Director Whit Stillman tapped the Irish costume designer, who had also worked on the 2007 Austen biopic “Becoming Jane,” to re-create the ornate fashions of the late 18th century for his “Love & Friendship.” “It’s really about doing as much research as you can in the time,” she explains of winning over Stillman for the job. “The thing with costumes as opposed to fashion is costumes have to help the story,” she continues. “It’s about creating pictures, like re-creating paintings from the period. I knew that Whit was really interested, so I kept sending him designs, drawings and fabrics.”

Mhaoldomhnaigh had to be resourceful for the film, setting out to showcase the sartorial extravagance of the period on a relatively small budget. “We really had to be very astute and clever about how we were spending the money,” she says. All of Kate Beckinsale’s costumes and the majority of Chloë Sevigny’s were custom-designed; certain pieces for the men’s looks were bespoke as well.

“I kind of felt like the on-screen relationship between Kate and Chloë was the most important relationship in the film,” Mhaoldomhnaigh explains. “They’re very sexy,” she says of the leading ladies’ costumes, which feature an array of jewel tones, brocades and ornate embroideries. “It’s that real classic feminine look. The whole shape is being defined by the underwear.
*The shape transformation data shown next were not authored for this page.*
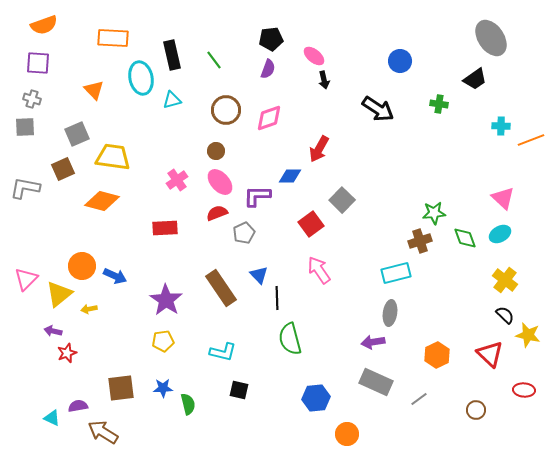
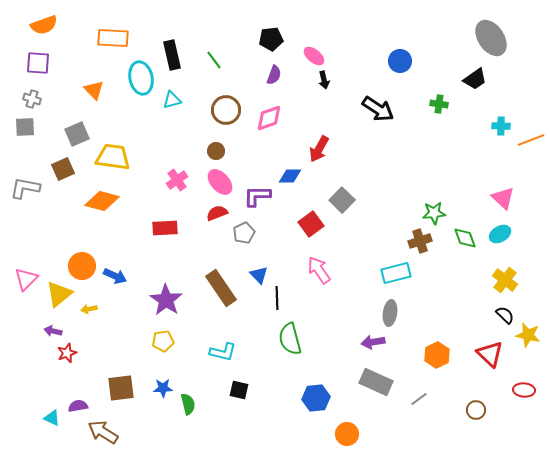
purple semicircle at (268, 69): moved 6 px right, 6 px down
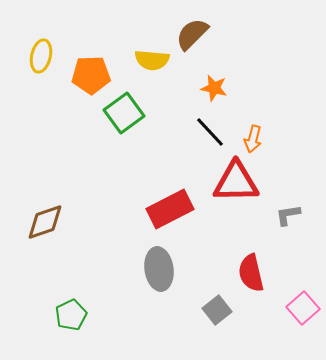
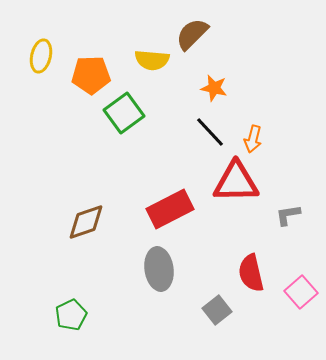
brown diamond: moved 41 px right
pink square: moved 2 px left, 16 px up
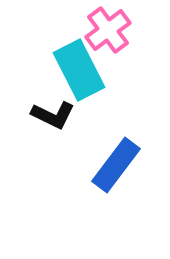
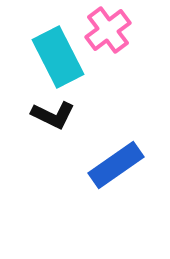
cyan rectangle: moved 21 px left, 13 px up
blue rectangle: rotated 18 degrees clockwise
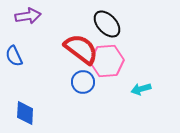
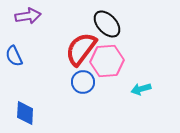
red semicircle: rotated 90 degrees counterclockwise
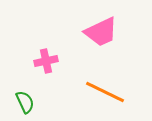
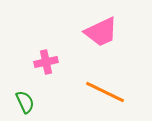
pink cross: moved 1 px down
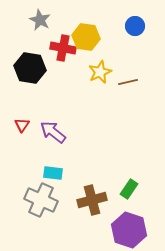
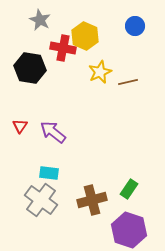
yellow hexagon: moved 1 px left, 1 px up; rotated 16 degrees clockwise
red triangle: moved 2 px left, 1 px down
cyan rectangle: moved 4 px left
gray cross: rotated 12 degrees clockwise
The corset right down to the waist, then these big petticoats are the layers under the skirt creating all that volume.” It’s a silhouette — big hips, small waist and an accentuated bust — that’s also made a comeback recently in pop culture: think Kardashian.

The idea of the dandy also started taking root in England around the late 1700s, and the men in the film carry that refined look on screen. “The men, they’re not wearing corsets, but the clothing is cut so tightly and so fitted it makes them stand very erect and straight,” Mhaoldomhnaigh says.

Like most fashion codes, the style in the film boils down to where the characters fall on the social rung. Lady Susan Vernon is decked in elaborate style, and Mrs. Vernon is set on marrying into money to keep it that way. “It’s all about the class system, and I think Jane Austen was very aware of that,” Mhaoldomhnaigh adds.